> Problem to work on:
Once you have read the entries below, give them all again without any difference.

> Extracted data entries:
----

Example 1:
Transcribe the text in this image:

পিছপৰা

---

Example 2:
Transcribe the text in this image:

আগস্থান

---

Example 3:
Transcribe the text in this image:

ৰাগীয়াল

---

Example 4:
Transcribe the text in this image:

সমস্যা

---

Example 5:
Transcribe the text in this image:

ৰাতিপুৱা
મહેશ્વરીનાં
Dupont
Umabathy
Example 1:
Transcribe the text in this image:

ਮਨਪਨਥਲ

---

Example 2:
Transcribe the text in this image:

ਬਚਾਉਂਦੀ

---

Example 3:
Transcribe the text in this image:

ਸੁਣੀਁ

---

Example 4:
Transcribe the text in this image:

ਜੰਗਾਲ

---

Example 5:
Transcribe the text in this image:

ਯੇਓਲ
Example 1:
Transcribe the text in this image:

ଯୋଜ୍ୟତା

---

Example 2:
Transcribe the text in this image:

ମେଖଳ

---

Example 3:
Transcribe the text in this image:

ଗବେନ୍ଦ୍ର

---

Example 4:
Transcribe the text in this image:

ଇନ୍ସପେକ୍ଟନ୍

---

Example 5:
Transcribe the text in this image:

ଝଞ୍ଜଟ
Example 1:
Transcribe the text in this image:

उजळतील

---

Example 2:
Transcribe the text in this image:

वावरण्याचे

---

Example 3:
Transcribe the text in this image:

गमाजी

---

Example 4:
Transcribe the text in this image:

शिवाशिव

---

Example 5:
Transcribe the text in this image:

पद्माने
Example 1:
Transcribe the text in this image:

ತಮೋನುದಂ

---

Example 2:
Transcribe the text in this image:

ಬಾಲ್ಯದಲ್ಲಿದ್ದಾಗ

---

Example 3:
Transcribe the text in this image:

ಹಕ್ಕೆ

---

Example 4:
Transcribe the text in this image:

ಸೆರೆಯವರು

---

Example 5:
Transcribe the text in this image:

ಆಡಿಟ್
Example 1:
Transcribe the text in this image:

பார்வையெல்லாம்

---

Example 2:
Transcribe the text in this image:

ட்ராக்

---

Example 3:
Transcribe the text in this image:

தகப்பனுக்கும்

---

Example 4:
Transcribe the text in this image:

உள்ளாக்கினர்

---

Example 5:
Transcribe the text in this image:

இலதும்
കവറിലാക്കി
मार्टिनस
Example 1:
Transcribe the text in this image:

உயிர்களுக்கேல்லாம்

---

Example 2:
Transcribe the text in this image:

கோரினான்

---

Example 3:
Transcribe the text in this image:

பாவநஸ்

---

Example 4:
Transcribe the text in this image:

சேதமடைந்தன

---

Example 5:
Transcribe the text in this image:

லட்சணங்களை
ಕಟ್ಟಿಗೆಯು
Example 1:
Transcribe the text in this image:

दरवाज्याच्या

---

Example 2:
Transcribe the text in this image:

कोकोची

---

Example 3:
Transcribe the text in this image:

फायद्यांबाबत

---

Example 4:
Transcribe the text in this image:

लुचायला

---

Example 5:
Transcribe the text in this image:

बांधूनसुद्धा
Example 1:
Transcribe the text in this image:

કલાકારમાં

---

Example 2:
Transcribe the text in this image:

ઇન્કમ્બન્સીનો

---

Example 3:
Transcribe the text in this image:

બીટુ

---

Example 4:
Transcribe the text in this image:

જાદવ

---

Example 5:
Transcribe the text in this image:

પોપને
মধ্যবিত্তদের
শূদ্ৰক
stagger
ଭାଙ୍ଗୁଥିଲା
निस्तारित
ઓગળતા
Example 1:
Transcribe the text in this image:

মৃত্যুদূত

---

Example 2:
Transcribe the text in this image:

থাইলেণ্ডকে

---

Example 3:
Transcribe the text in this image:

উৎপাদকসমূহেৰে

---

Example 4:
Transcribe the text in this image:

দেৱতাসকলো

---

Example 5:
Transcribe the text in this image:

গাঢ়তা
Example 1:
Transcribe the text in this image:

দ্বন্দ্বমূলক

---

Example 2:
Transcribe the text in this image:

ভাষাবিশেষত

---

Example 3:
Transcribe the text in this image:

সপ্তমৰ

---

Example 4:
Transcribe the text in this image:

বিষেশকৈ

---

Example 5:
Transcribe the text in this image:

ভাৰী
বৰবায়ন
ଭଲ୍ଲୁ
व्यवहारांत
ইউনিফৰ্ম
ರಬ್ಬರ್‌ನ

----

> Result of this task:
Example 1:
Transcribe the text in this image:

পিছপৰা

---

Example 2:
Transcribe the text in this image:

আগস্থান

---

Example 3:
Transcribe the text in this image:

ৰাগীয়াল

---

Example 4:
Transcribe the text in this image:

সমস্যা

---

Example 5:
Transcribe the text in this image:

ৰাতিপুৱা
મહેશ્વરીનાં
Dupont
Umabathy
Example 1:
Transcribe the text in this image:

ਮਨਪਨਥਲ

---

Example 2:
Transcribe the text in this image:

ਬਚਾਉਂਦੀ

---

Example 3:
Transcribe the text in this image:

ਸੁਣੀਁ

---

Example 4:
Transcribe the text in this image:

ਜੰਗਾਲ

---

Example 5:
Transcribe the text in this image:

ਯੇਓਲ
Example 1:
Transcribe the text in this image:

ଯୋଜ୍ୟତା

---

Example 2:
Transcribe the text in this image:

ମେଖଳ

---

Example 3:
Transcribe the text in this image:

ଗବେନ୍ଦ୍ର

---

Example 4:
Transcribe the text in this image:

ଇନ୍ସପେକ୍ଟନ୍

---

Example 5:
Transcribe the text in this image:

ଝଞ୍ଜଟ
Example 1:
Transcribe the text in this image:

उजळतील

---

Example 2:
Transcribe the text in this image:

वावरण्याचे

---

Example 3:
Transcribe the text in this image:

गमाजी

---

Example 4:
Transcribe the text in this image:

शिवाशिव

---

Example 5:
Transcribe the text in this image:

पद्माने
Example 1:
Transcribe the text in this image:

ತಮೋನುದಂ

---

Example 2:
Transcribe the text in this image:

ಬಾಲ್ಯದಲ್ಲಿದ್ದಾಗ

---

Example 3:
Transcribe the text in this image:

ಹಕ್ಕೆ

---

Example 4:
Transcribe the text in this image:

ಸೆರೆಯವರು

---

Example 5:
Transcribe the text in this image:

ಆಡಿಟ್
Example 1:
Transcribe the text in this image:

பார்வையெல்லாம்

---

Example 2:
Transcribe the text in this image:

ட்ராக்

---

Example 3:
Transcribe the text in this image:

தகப்பனுக்கும்

---

Example 4:
Transcribe the text in this image:

உள்ளாக்கினர்

---

Example 5:
Transcribe the text in this image:

இலதும்
കവറിലാക്കി
मार्टिनस
Example 1:
Transcribe the text in this image:

உயிர்களுக்கேல்லாம்

---

Example 2:
Transcribe the text in this image:

கோரினான்

---

Example 3:
Transcribe the text in this image:

பாவநஸ்

---

Example 4:
Transcribe the text in this image:

சேதமடைந்தன

---

Example 5:
Transcribe the text in this image:

லட்சணங்களை
ಕಟ್ಟಿಗೆಯು
Example 1:
Transcribe the text in this image:

दरवाज्याच्या

---

Example 2:
Transcribe the text in this image:

कोकोची

---

Example 3:
Transcribe the text in this image:

फायद्यांबाबत

---

Example 4:
Transcribe the text in this image:

लुचायला

---

Example 5:
Transcribe the text in this image:

बांधूनसुद्धा
Example 1:
Transcribe the text in this image:

કલાકારમાં

---

Example 2:
Transcribe the text in this image:

ઇન્કમ્બન્સીનો

---

Example 3:
Transcribe the text in this image:

બીટુ

---

Example 4:
Transcribe the text in this image:

જાદવ

---

Example 5:
Transcribe the text in this image:

પોપને
মধ্যবিত্তদের
শূদ্ৰক
stagger
ଭାଙ୍ଗୁଥିଲା
निस्तारित
ઓગળતા
Example 1:
Transcribe the text in this image:

মৃত্যুদূত

---

Example 2:
Transcribe the text in this image:

থাইলেণ্ডকে

---

Example 3:
Transcribe the text in this image:

উৎপাদকসমূহেৰে

---

Example 4:
Transcribe the text in this image:

দেৱতাসকলো

---

Example 5:
Transcribe the text in this image:

গাঢ়তা
Example 1:
Transcribe the text in this image:

দ্বন্দ্বমূলক

---

Example 2:
Transcribe the text in this image:

ভাষাবিশেষত

---

Example 3:
Transcribe the text in this image:

সপ্তমৰ

---

Example 4:
Transcribe the text in this image:

বিষেশকৈ

---

Example 5:
Transcribe the text in this image:

ভাৰী
বৰবায়ন
ଭଲ୍ଲୁ
व्यवहारांत
ইউনিফৰ্ম
ರಬ್ಬರ್‌ನ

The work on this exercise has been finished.